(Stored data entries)

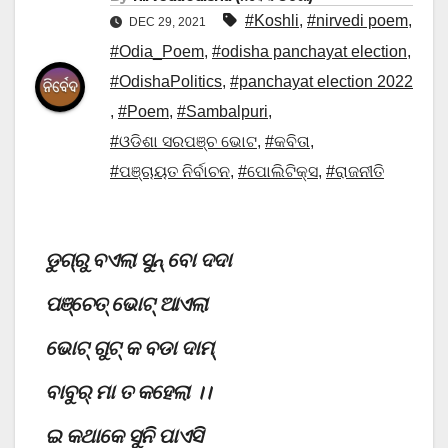
#Koshli
,
#nirvedi poem
,
DEC 29, 2021
#Odia_Poem
,
#odisha panchayat election
,
#OdishaPolitics
,
#panchayat election 2022
,
#Poem
,
#Sambalpuri
,
#ଓଡିଶା ସରପଞ୍ଚ ଭୋଟ
,
#କବିତା
,
#ପଞ୍ଚାୟତ ନିର୍ବାଚନ
,
#ପୋଲିଟିକ୍ସ
,
#ରାଜନୀତି
ଡୁଗ୍ରୁ
ବଏଲା ସୁନ୍ ବୋ ଦଦା
ପଞ୍ଚେତ୍ ଭୋଟ୍ ଆଏଲା
ଭୋଟ୍ ଗୁଟ୍ କ ବଡା ଦାମ୍
ବାବୁର୍ ମା ତ କହେଲା ।।
ଇ କଥାକେ ସୁନି ପାଏସି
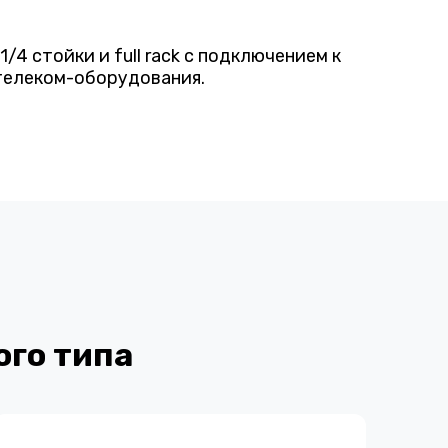
4 стойки и full rack с подключением к
 телеком-оборудования.
ого типа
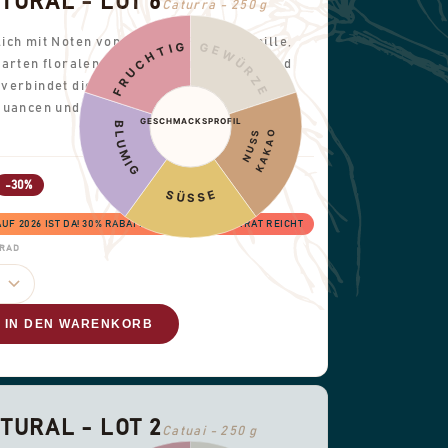
URAL - LOT 6
Caturra - 250 g
ch mit Noten von frischer Frucht, Vanille,
FRUCHTIG
GEWÜRZE
zarten floralen Akzenten. Ausgewogen und
verbindet dieser Kaffee sanfte Süße mit
Nuancen und ergibt eine helle, harmonische
GESCHMACKSPROFIL
BLUMIG
KAKAO
NUSS
-30%
SÜSSE
 2026 IST DA! 30% RABATT, SOLANGE DER VORRAT REICHT
GRAD
IN DEN WARENKORB
URAL - LOT 2
Catuai - 250 g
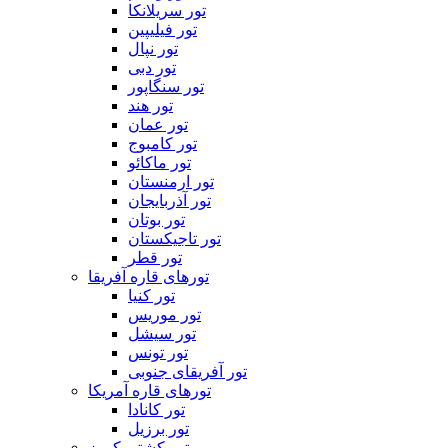
تور سریلانکا
تور فیلیپین
تور نپال
تور دبی
تور سنگاپور
تور هند
تور عمان
تور کامبوج
تور ماکائو
تور ارمنستان
تور آذربایجان
تور بوتان
تور تاجیکستان
تور قطر
تورهای قاره آفریقا
تور کنیا
تور موریس
تور سیشل
تور تونس
تور آفریقای جنوبی
تورهای قاره آمریکا
تور کانادا
تور برزیل
تور کشتی کروز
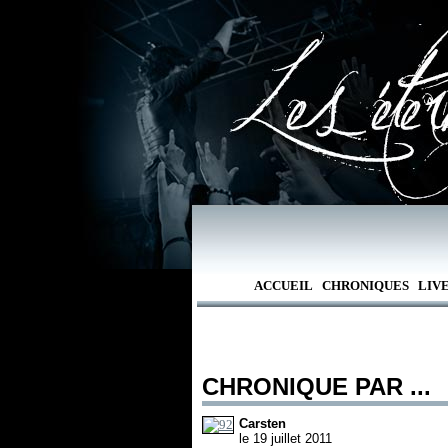
ACCUEIL
CHRONIQUES
LIV
CHRONIQUE PAR ...
Carsten
le 19 juillet 2011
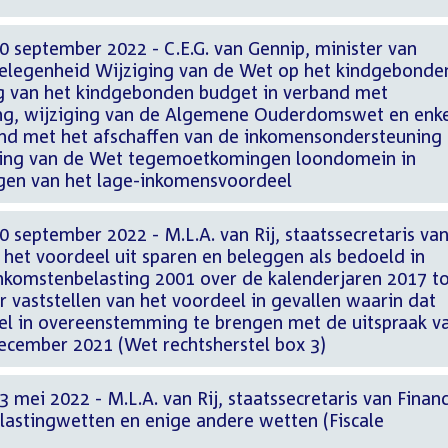
 september 2022 - C.E.G. van Gennip, minister van
elegenheid Wijziging van de Wet op het kindgebonde
ng van het kindgebonden budget in verband met
ng, wijziging van de Algemene Ouderdomswet en enk
nd met het afschaffen van de inkomensondersteuning
ging van de Wet tegemoetkomingen loondomein in
gen van het lage-inkomensvoordeel
 september 2022 - M.L.A. van Rij, staatssecretaris va
 het voordeel uit sparen en beleggen als bedoeld in
inkomstenbelasting 2001 over de kalenderjaren 2017 t
 vaststellen van het voordeel in gevallen waarin dat
el in overeenstemming te brengen met de uitspraak v
cember 2021 (Wet rechtsherstel box 3)
 mei 2022 - M.L.A. van Rij, staatssecretaris van Finan
elastingwetten en enige andere wetten (Fiscale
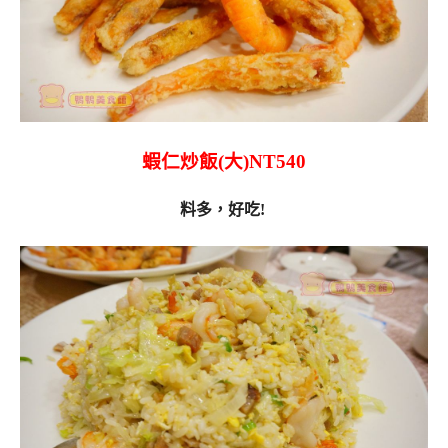
蝦仁炒飯(大)NT540
料多，好吃!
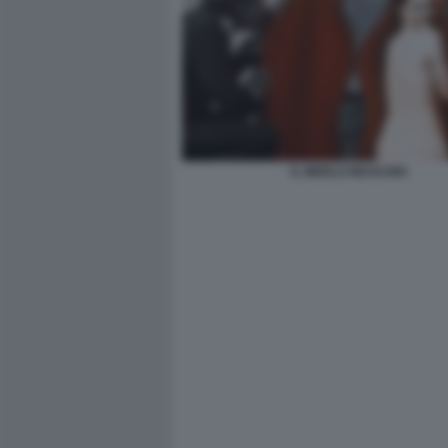
IL MERLO MASCHIO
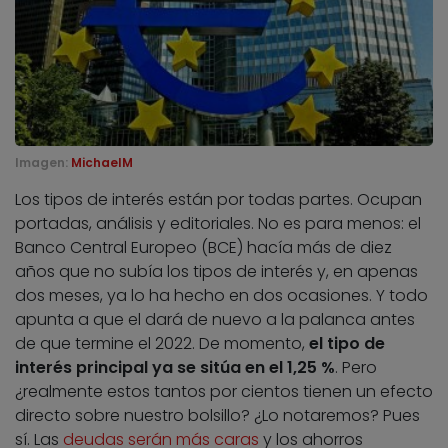
Imagen:
MichaelM
Los tipos de interés están por todas partes. Ocupan
portadas, análisis y editoriales. No es para menos: el
Banco Central Europeo (BCE) hacía más de diez
años que no subía los tipos de interés y, en apenas
dos meses, ya lo ha hecho en dos ocasiones. Y todo
apunta a que el dará de nuevo a la palanca antes
de que termine el 2022. De momento,
el tipo de
interés principal ya se sitúa en el 1,25 %
. Pero
¿realmente estos tantos por cientos tienen un efecto
directo sobre nuestro bolsillo? ¿Lo notaremos? Pues
sí. Las
deudas serán más caras
y los ahorros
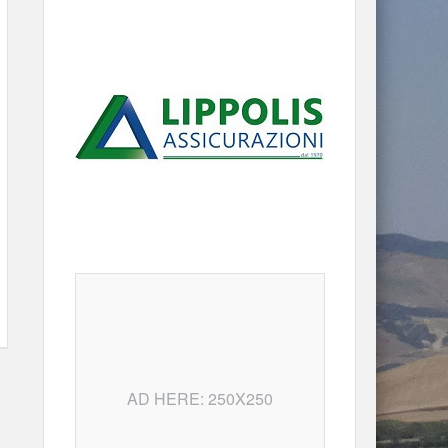
AD HERE: 250X250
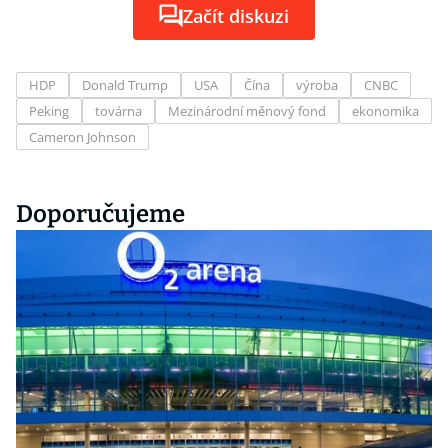
Začít diskuzi
HDP
Donald Trump
USA
Čína
výroba
CNBC
Peking
továrna
Mezinárodní měnový fond
ekonomika
Cameron Johnson
Doporučujeme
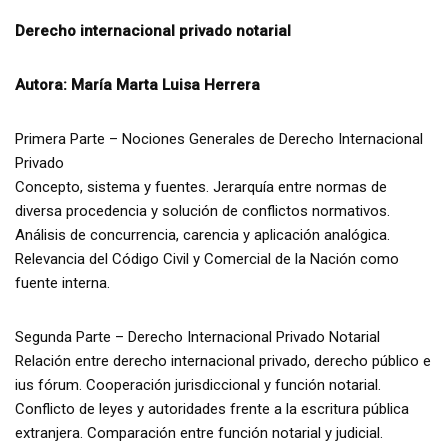
Derecho internacional privado notarial
Autora: María Marta Luisa Herrera
Primera Parte – Nociones Generales de Derecho Internacional
Privado
Concepto, sistema y fuentes. Jerarquía entre normas de
diversa procedencia y solución de conflictos normativos.
Análisis de concurrencia, carencia y aplicación analógica.
Relevancia del Código Civil y Comercial de la Nación como
fuente interna.
Segunda Parte – Derecho Internacional Privado Notarial
Relación entre derecho internacional privado, derecho público e
ius fórum. Cooperación jurisdiccional y función notarial.
Conflicto de leyes y autoridades frente a la escritura pública
extranjera. Comparación entre función notarial y judicial.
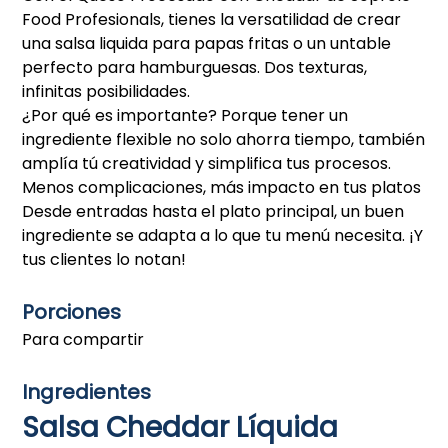
Food Profesionals, tienes la versatilidad de crear
una salsa liquida para papas fritas o un untable
perfecto para hamburguesas. Dos texturas,
infinitas posibilidades.
¿Por qué es importante? Porque tener un
ingrediente flexible no solo ahorra tiempo, también
amplía tú creatividad y simplifica tus procesos.
Menos complicaciones, más impacto en tus platos
Desde entradas hasta el plato principal, un buen
ingrediente se adapta a lo que tu menú necesita. ¡Y
tus clientes lo notan!
Porciones
Para compartir
Ingredientes
Salsa Cheddar Líquida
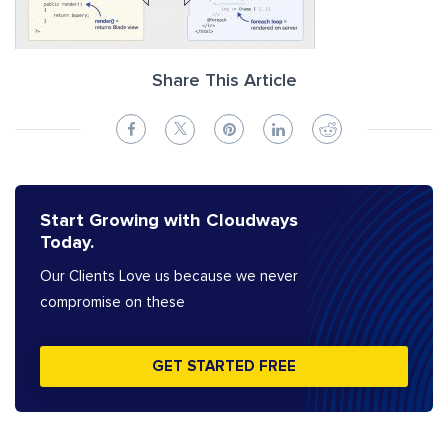
Share This Article
Start Growing with Cloudways
Today.
Our Clients Love us because we never
compromise on these
GET STARTED FREE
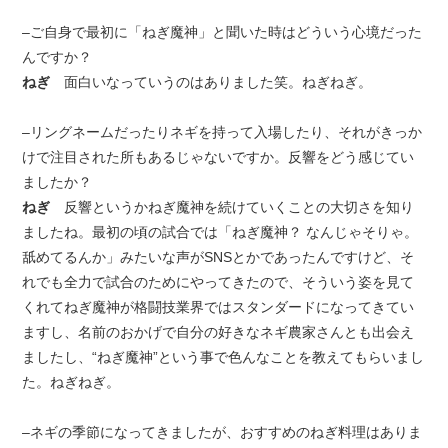
–ご自身で最初に「ねぎ魔神」と聞いた時はどういう心境だった
んですか？
ねぎ
面白いなっていうのはありました笑。ねぎねぎ。
–リングネームだったりネギを持って入場したり、それがきっか
けで注目された所もあるじゃないですか。反響をどう感じてい
ましたか？
ねぎ
反響というかねぎ魔神を続けていくことの大切さを知り
ましたね。最初の頃の試合では「ねぎ魔神？ なんじゃそりゃ。
舐めてるんか」みたいな声がSNSとかであったんですけど、そ
れでも全力で試合のためにやってきたので、そういう姿を見て
くれてねぎ魔神が格闘技業界ではスタンダードになってきてい
ますし、名前のおかげで自分の好きなネギ農家さんとも出会え
ましたし、“ねぎ魔神”という事で色んなことを教えてもらいまし
た。ねぎねぎ。
–ネギの季節になってきましたが、おすすめのねぎ料理はありま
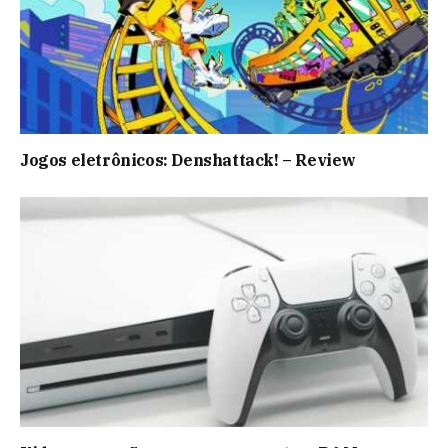
Jogos eletrônicos: Denshattack! – Review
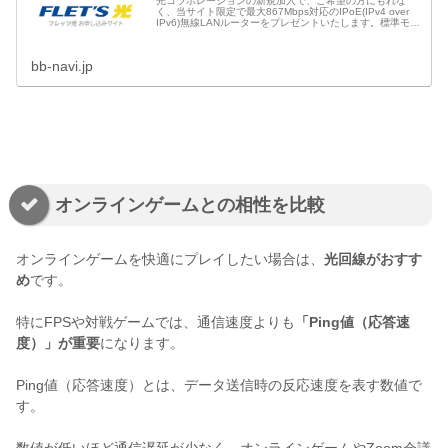
光コラボレーションの新規加入で、ご希望の方にもれな
く、当サイト限定で最大867Mbps対応のIPoE(IPv4 over
IPv6)無線LANルーターをプレゼントいたします。標準モデ
ルの無線LANルーターもご用意しておりますので、用途に
応じ...
bb-navi.jp
オンラインゲームとの相性を比較
オンラインゲームを快適にプレイしたい場合は、
光回線がおすす
め
です。
特にFPSや対戦ゲームでは、通信速度よりも
「Ping値（応答速
度）」が重要
になります。
Ping値（応答速度）とは、データ送信時の反応速度を表す数値で
す。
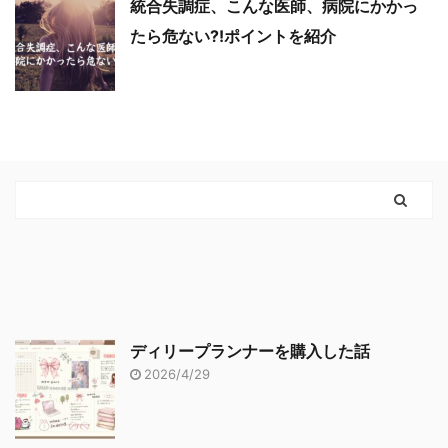
統合失調症、こんな医師、病院にかかっ
たら危ない?!ポイントを紹介
ディリープランナーを購入した話
2026/4/29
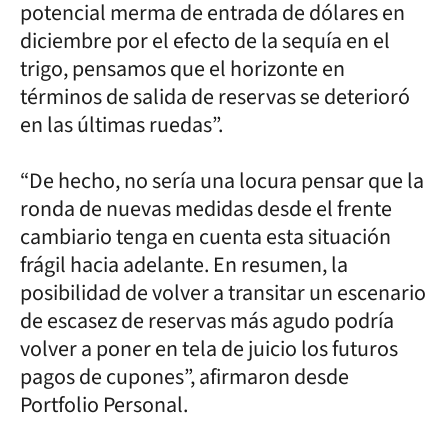
potencial merma de entrada de dólares en
diciembre por el efecto de la sequía en el
trigo, pensamos que el horizonte en
términos de salida de reservas se deterioró
en las últimas ruedas”.
“De hecho, no sería una locura pensar que la
ronda de nuevas medidas desde el frente
cambiario tenga en cuenta esta situación
frágil hacia adelante. En resumen, la
posibilidad de volver a transitar un escenario
de escasez de reservas más agudo podría
volver a poner en tela de juicio los futuros
pagos de cupones”, afirmaron desde
Portfolio Personal.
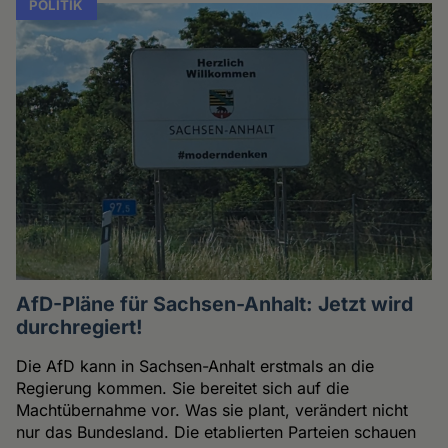
POLITIK
AfD-Pläne für Sachsen-Anhalt: Jetzt wird
durchregiert!
Die AfD kann in Sachsen-Anhalt erstmals an die
Regierung kommen. Sie bereitet sich auf die
Machtübernahme vor. Was sie plant, verändert nicht
nur das Bundesland. Die etablierten Parteien schauen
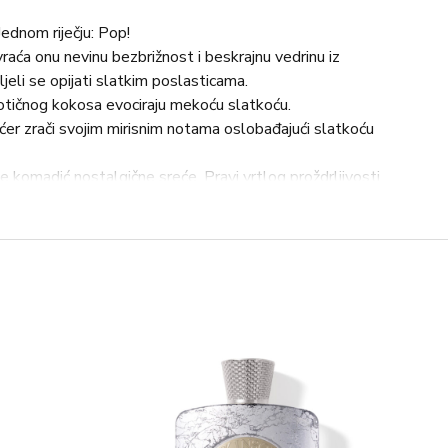
Jednom riječju: Pop!
vraća onu nevinu bezbrižnost i beskrajnu vedrinu iz
jeli se opijati slatkim poslasticama.
otičnog kokosa evociraju mekoću slatkoću.
Šećer zrači svojim mirisnim notama oslobađajući slatkoću
je komadić nostalgične sreće. Pravi vrtlog proždrljivosti
ntnim zagrljajem.
IJELA BRESKVA , KOKOS
 NOTE DRVA, SUHI JANTAR, MOŠUS
MANSKI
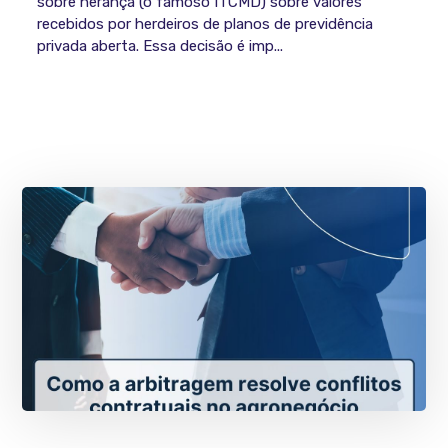
sobre herança (o famoso ITCMD) sobre valores
recebidos por herdeiros de planos de previdência
privada aberta. Essa decisão é imp...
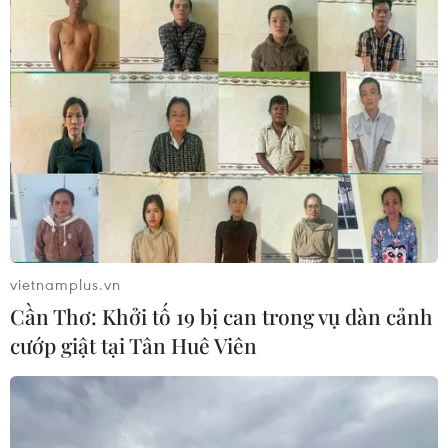
vietnamplus.vn
Cần Thơ: Khởi tố 19 bị can trong vụ dàn cảnh
cướp giật tại Tân Huê Viên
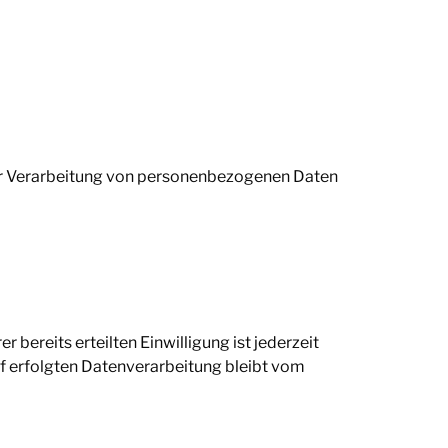
der Verarbeitung von personenbezogenen Daten
 bereits erteilten Einwilligung ist jederzeit
uf erfolgten Datenverarbeitung bleibt vom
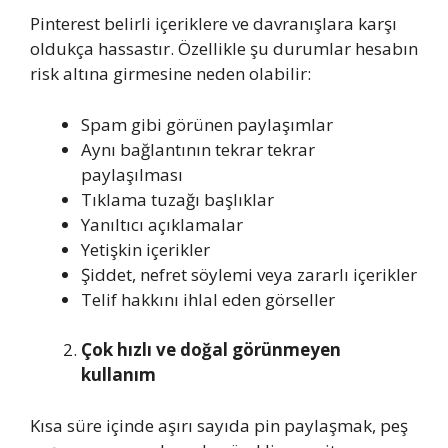
Pinterest belirli içeriklere ve davranışlara karşı
oldukça hassastır. Özellikle şu durumlar hesabın
risk altına girmesine neden olabilir:
Spam gibi görünen paylaşımlar
Aynı bağlantının tekrar tekrar
paylaşılması
Tıklama tuzağı başlıklar
Yanıltıcı açıklamalar
Yetişkin içerikler
Şiddet, nefret söylemi veya zararlı içerikler
Telif hakkını ihlal eden görseller
Çok hızlı ve doğal görünmeyen
kullanım
Kısa süre içinde aşırı sayıda pin paylaşmak, peş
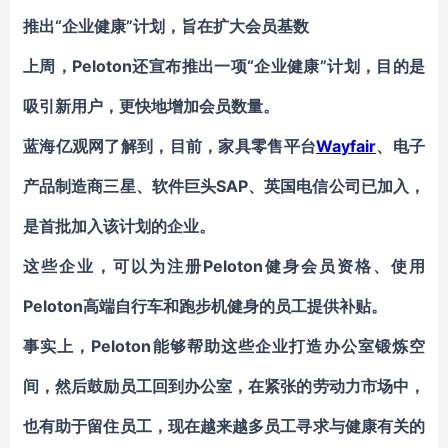
推出“企业健康”计划，旨在扩大会员基数
上周，Peloton还宣布推出一项“企业健康”计划，目的是
吸引新用户，更快地增加会员数量。
蓝海亿观网了解到，目前，家具零售平台
Wayfair
、电子
产品制造商三星、软件巨头SAP、英国电信公司已加入，
是首批加入该计划的企业。
这些企业，可以为注册Peloton健身会员资格、使用
Peloton高端自行车和跑步机健身的员工提供补贴。
事实上，Peloton能够帮助这些企业打造办公室锻炼空
间，然后鼓励员工回到办公室，在紧张的劳动力市场中，
也有助于留住员工，现在越来越多员工寻求与健康有关的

= WHAT YOU HAVE TO DO =
Copy exactly, and copy nothing else: the lines from the start of the data above through the line that holds "4 стойки и full rack с подключением к". The pictures stay out.

= RESPONSE BOX =
#Koshli
,
#nirvedi poem
,
DEC 29, 2021
#Odia_Poem
,
#odisha panchayat election
,
#OdishaPolitics
,
#panchayat election 2022
,
#Poem
,
#Sambalpuri
,
#ଓଡିଶା ସରପଞ୍ଚ ଭୋଟ
,
#କବିତା
,
#ପଞ୍ଚାୟତ ନିର୍ବାଚନ
,
#ପୋଲିଟିକ୍ସ
,
#ରାଜନୀତି
ଡୁଗ୍ରୁ
ବଏଲା ସୁନ୍ ବୋ ଦଦା
ପଞ୍ଚେତ୍ ଭୋଟ୍ ଆଏଲା
ଭୋଟ୍ ଗୁଟ୍ କ ବଡା ଦାମ୍
ବାବୁର୍ ମା ତ କହେଲା ।।
ଇ କଥାକେ ସୁନି ପାଏସି
4 стойки и full rack с подключением к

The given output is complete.